[Required action] Scan the data below for the string "undergraduate". Copy every line where it appears.

=====

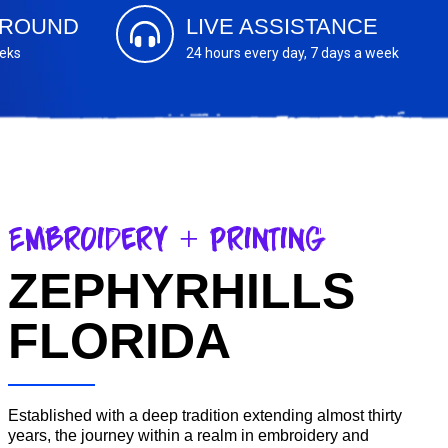
AROUND
LIVE ASSISTANCE
eeks
24 hours every day, 7 days a week
Embroidery + Printing
ZEPHYRHILLS
FLORIDA
Established with a deep tradition extending almost thirty
years, the journey within a realm in embroidery and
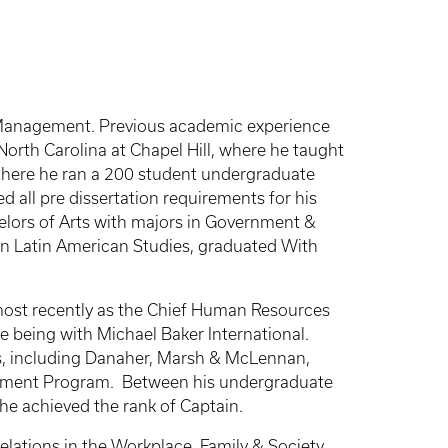
f Management. Previous academic experience
North Carolina at Chapel Hill, where he taught
 there he ran a 200 student undergraduate
 all pre dissertation requirements for his
helors of Arts with majors in Government &
in Latin American Studies, graduated With
most recently as the Chief Human Resources
ne being with Michael Baker International.
es, including Danaher, Marsh & McLennan,
agement Program. Between his undergraduate
 he achieved the rank of Captain.
lations in the Workplace, Family & Society,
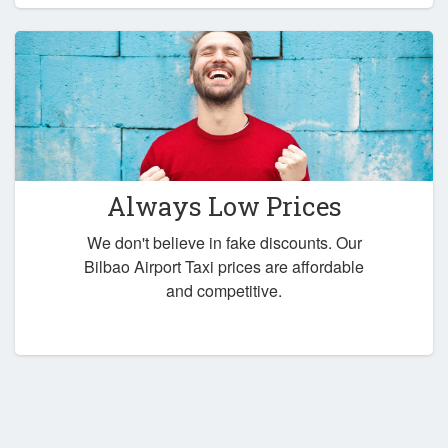
Always Low Prices
We don't believe in fake discounts. Our
Bilbao Airport Taxi prices are affordable
and competitive.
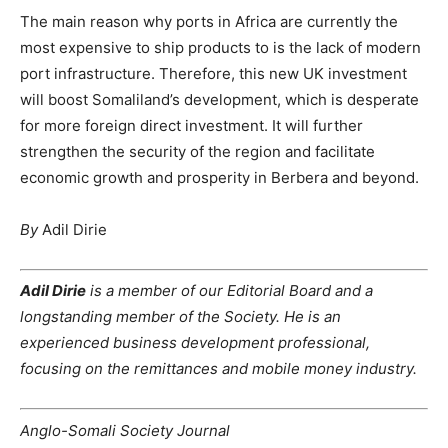
The main reason why ports in Africa are currently the
most expensive to ship products to is the lack of modern
port infrastructure. Therefore, this new UK investment
will boost Somaliland’s development, which is desperate
for more foreign direct investment. It will further
strengthen the security of the region and facilitate
economic growth and prosperity in Berbera and beyond.
By
Adil Dirie
Adil Dirie
is a member of our Editorial Board and a
longstanding member of the Society. He is an
experienced business development professional,
focusing on the remittances and mobile money industry.
Anglo-Somali Society Journal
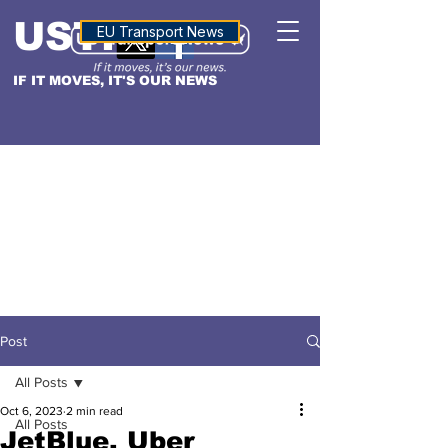
USTN
ALTITUDE
EU Transport News
IF IT MOVES, IT'S OUR NEWS
Post
All Posts
Oct 6, 2023
2 min read
All Posts
JetBlue, Uber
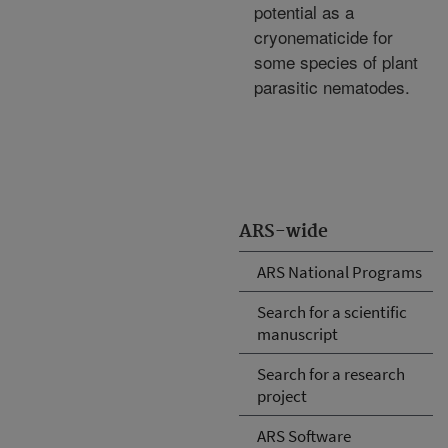
potential as a
cryonematicide for
some species of plant
parasitic nematodes.
ARS-wide
ARS National Programs
Search for a scientific
manuscript
Search for a research
project
ARS Software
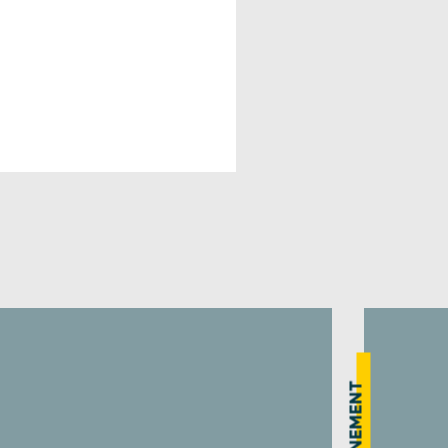
ÉVÉNEMENT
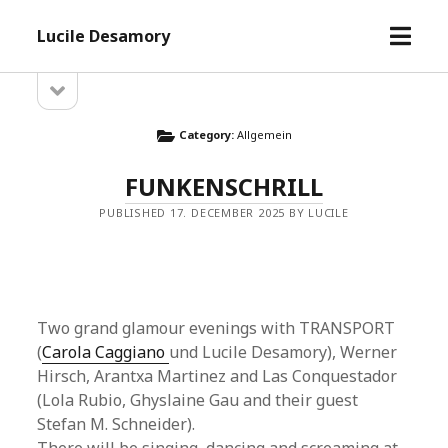
open
Lucile Desamory
menu
open
Sidebar
sidebar
Category:
Allgemein
FUNKENSCHRILL
PUBLISHED 17. DECEMBER 2025 BY LUCILE
Two grand glamour evenings with TRANSPORT
(
Carola Caggiano
und Lucile Desamory), Werner
Hirsch, Arantxa Martinez and Las Conquestador
(Lola Rubio, Ghyslaine Gau and their guest
Stefan M. Schneider).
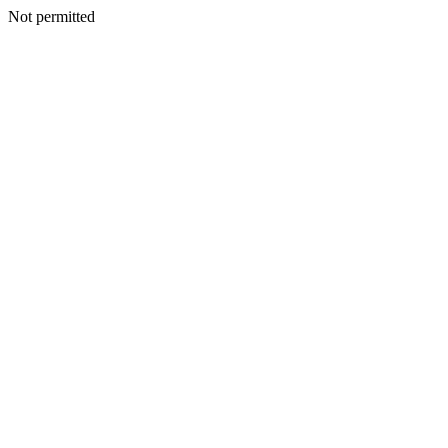
Not permitted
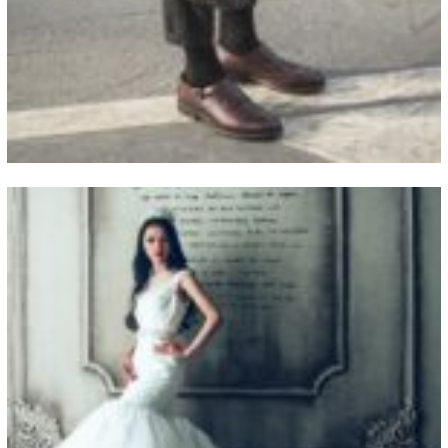
View Fullscreen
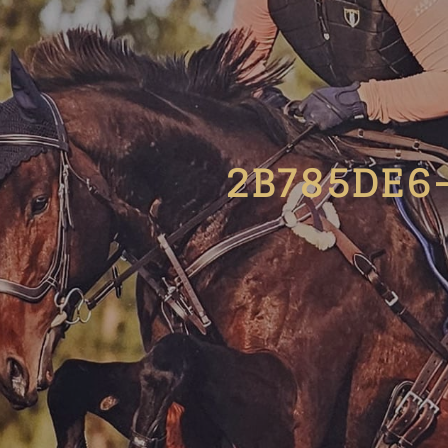
2B785DE6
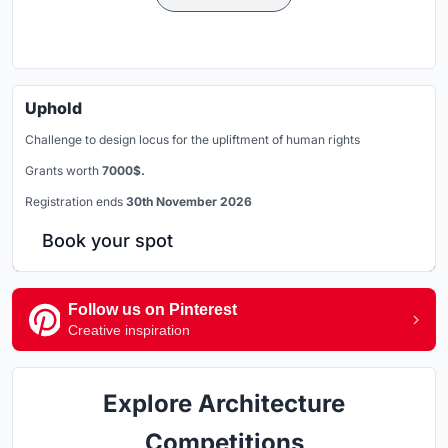
Uphold
Challenge to design locus for the upliftment of human rights
Grants worth
7000$.
Registration ends
30th November 2026
Book your spot
Follow us on Pinterest
Creative inspiration
Explore Architecture
Competitions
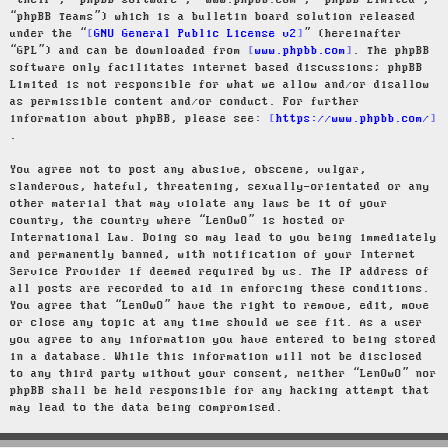
“their”, “phpBB software”, “www.phpbb.com”, “phpBB Limited”,
“phpBB Teams”) which is a bulletin board solution released
under the “
GNU General Public License v2
” (hereinafter
“GPL”) and can be downloaded from
www.phpbb.com
. The phpBB
software only facilitates internet based discussions; phpBB
Limited is not responsible for what we allow and/or disallow
as permissible content and/or conduct. For further
information about phpBB, please see:
https://www.phpbb.com/
.
You agree not to post any abusive, obscene, vulgar,
slanderous, hateful, threatening, sexually-orientated or any
other material that may violate any laws be it of your
country, the country where “LenOwO” is hosted or
International Law. Doing so may lead to you being immediately
and permanently banned, with notification of your Internet
Service Provider if deemed required by us. The IP address of
all posts are recorded to aid in enforcing these conditions.
You agree that “LenOwO” have the right to remove, edit, move
or close any topic at any time should we see fit. As a user
you agree to any information you have entered to being stored
in a database. While this information will not be disclosed
to any third party without your consent, neither “LenOwO” nor
phpBB shall be held responsible for any hacking attempt that
may lead to the data being compromised.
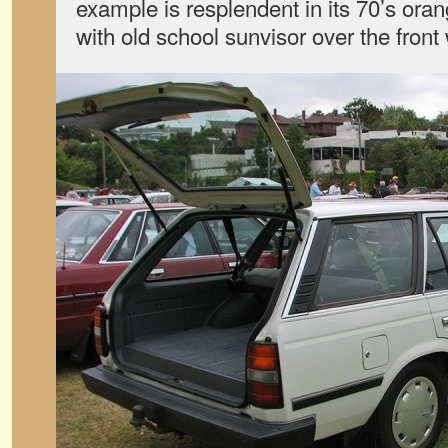
example is resplendent in its 70’s ora
with old school sunvisor over the front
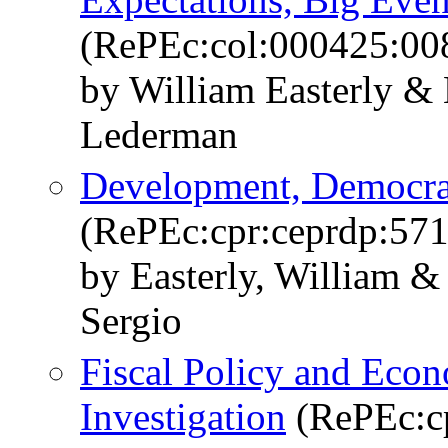
(RePEc:col:000425:00
by William Easterly & 
Lederman
Development, Democra
(RePEc:cpr:ceprdp:571
by Easterly, William & 
Sergio
Fiscal Policy and Eco
Investigation
(RePEc:cp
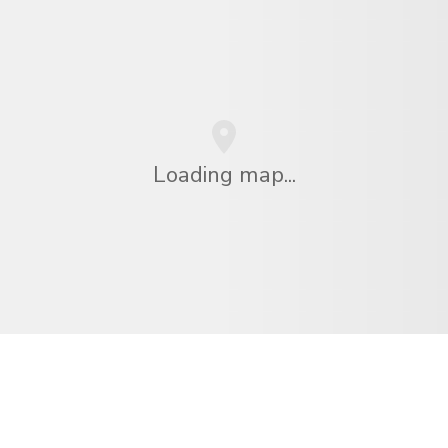
Loading map...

=====

[Written answer]
 there he ran a 200 student undergraduate
agement Program. Between his undergraduate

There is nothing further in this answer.